Mas vai além. Referida configuração da cessão de crédito, com garantias acopladas aos títulos mais robustas, ao fornecer maior segurança ao cessionário na aquisição do crédito, considerando que isso enseja uma diminuição do risco de inadimplência, proporciona cenário propício à celebração de referidas operações, com potencial para o desenvolvimento e a expansão de um mercado que, em última análise, permite aos titulares de direitos creditórios obter, quando necessário, liquidez a partir dos créditos que possuem, contribuindo para o crescimento da economia como um todo.
Ainda quanto à alocação de riscos, a Associação Brasileira das Entidades dos Mercados Financeiro e de Capitais (“ANBIMA”), no bojo do multicitado Recurso Especial, diante da relevância econômica do tema, foi instada a se manifestar, fazendo considerações que merecem destaque, sobretudo pelo inequívoco conhecimento técnico a respeito da operação ora discutida:
Na avaliação do risco do investimento, considera-se uma série de fatores, dentre eles, a reputação do gestor do FIDC, o histórico do desempenho da carteira de créditos e as garantias constituídas, além dos eventuais riscos existentes, inclusive jurídicos.
No momento em que foi realizado o investimento nos FIDC, porém, muito provavelmente não se considerou o risco de que as garantias vinculadas aos créditos pudessem ser invalidadas por decisão judicial, uma vez que não havia nenhuma lei ou normativo que indicasse qualquer risco nesse sentido.
A existência de garantias, de modo geral, ajuda a mitigar o risco de crédito relacionado ao investimento. Ademais, a coobrigação do cedente ou de suas partes relacionadas promove um alinhamento de interesses entre o cedente e os cotistas do FIDC, mesmo após a cessão dos direitos creditórios ao FIDC.

[Instrução 1]
Transcreva o artigo sobre cessão de crédito na íntegra, sem nenhuma alteração.
[Instrução 2]
Extraia sem mudanças todas as linhas que vêm a seguir, do começo ao fim, deixando as imagens de fora da resposta.
O artigo e as linhas não têm nenhuma relação entre si.

[Material fornecido]
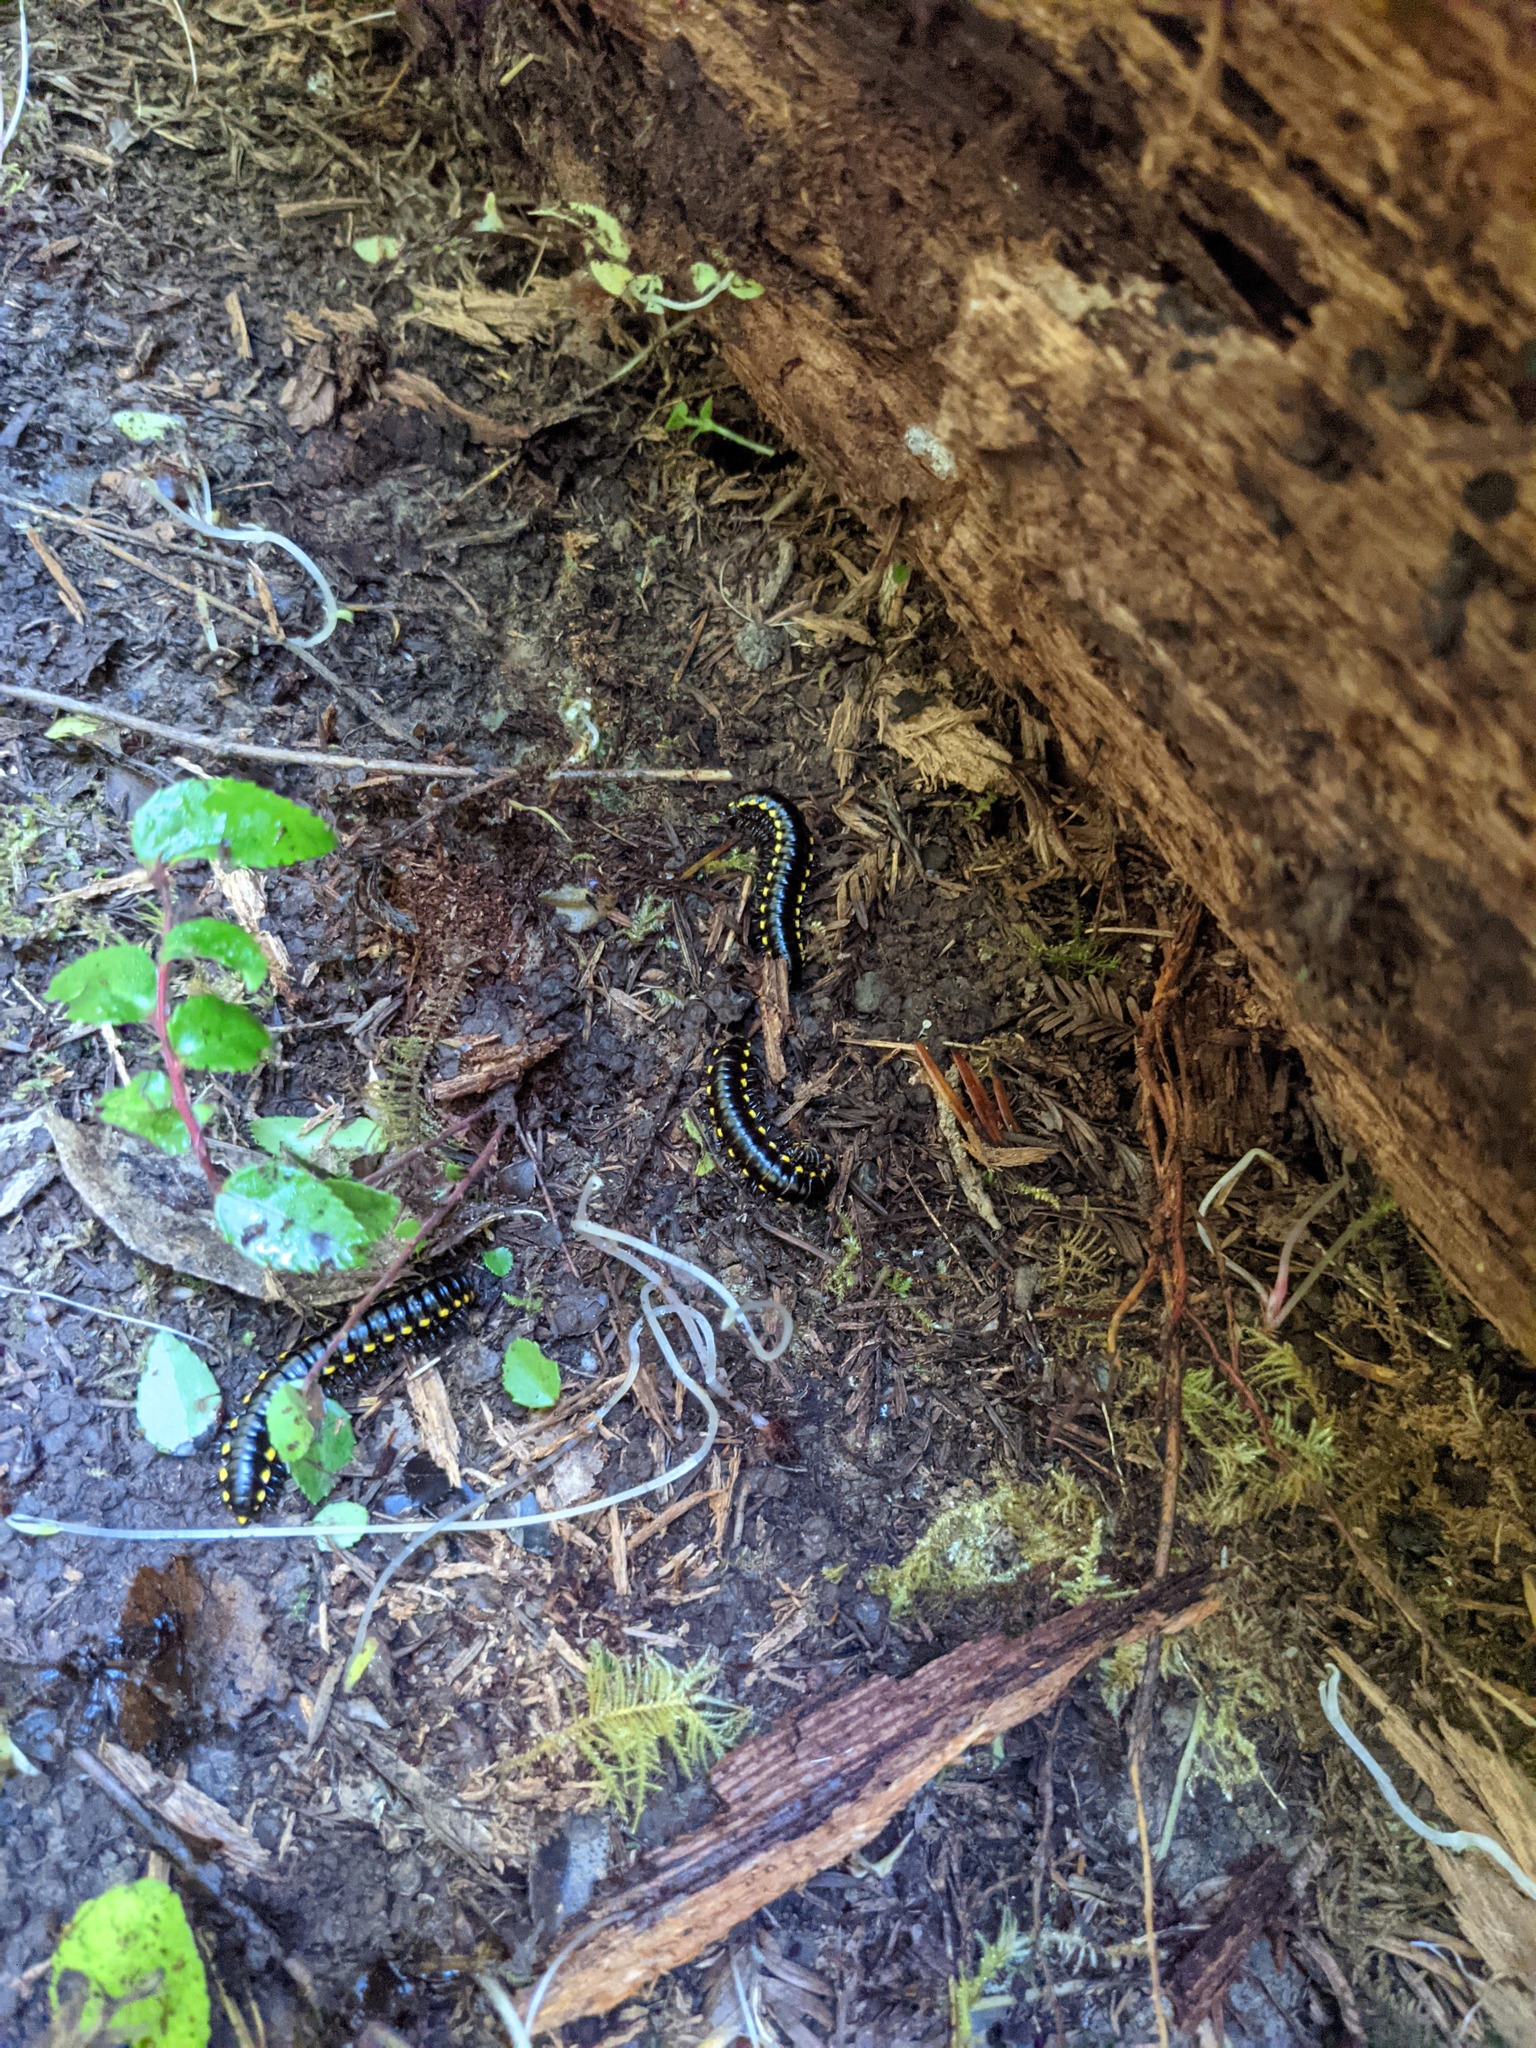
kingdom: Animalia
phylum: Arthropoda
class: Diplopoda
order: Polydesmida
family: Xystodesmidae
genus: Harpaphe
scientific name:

[Resposta escrita 1]
Mas vai além. Referida configuração da cessão de crédito, com garantias acopladas aos títulos mais robustas, ao fornecer maior segurança ao cessionário na aquisição do crédito, considerando que isso enseja uma diminuição do risco de inadimplência, proporciona cenário propício à celebração de referidas operações, com potencial para o desenvolvimento e a expansão de um mercado que, em última análise, permite aos titulares de direitos creditórios obter, quando necessário, liquidez a partir dos créditos que possuem, contribuindo para o crescimento da economia como um todo.
Ainda quanto à alocação de riscos, a Associação Brasileira das Entidades dos Mercados Financeiro e de Capitais (“ANBIMA”), no bojo do multicitado Recurso Especial, diante da relevância econômica do tema, foi instada a se manifestar, fazendo considerações que merecem destaque, sobretudo pelo inequívoco conhecimento técnico a respeito da operação ora discutida:
Na avaliação do risco do investimento, considera-se uma série de fatores, dentre eles, a reputação do gestor do FIDC, o histórico do desempenho da carteira de créditos e as garantias constituídas, além dos eventuais riscos existentes, inclusive jurídicos.
No momento em que foi realizado o investimento nos FIDC, porém, muito provavelmente não se considerou o risco de que as garantias vinculadas aos créditos pudessem ser invalidadas por decisão judicial, uma vez que não havia nenhuma lei ou normativo que indicasse qualquer risco nesse sentido.
A existência de garantias, de modo geral, ajuda a mitigar o risco de crédito relacionado ao investimento. Ademais, a coobrigação do cedente ou de suas partes relacionadas promove um alinhamento de interesses entre o cedente e os cotistas do FIDC, mesmo após a cessão dos direitos creditórios ao FIDC.

[Resposta escrita 2]
kingdom: Animalia
phylum: Arthropoda
class: Diplopoda
order: Polydesmida
family: Xystodesmidae
genus: Harpaphe
scientific name:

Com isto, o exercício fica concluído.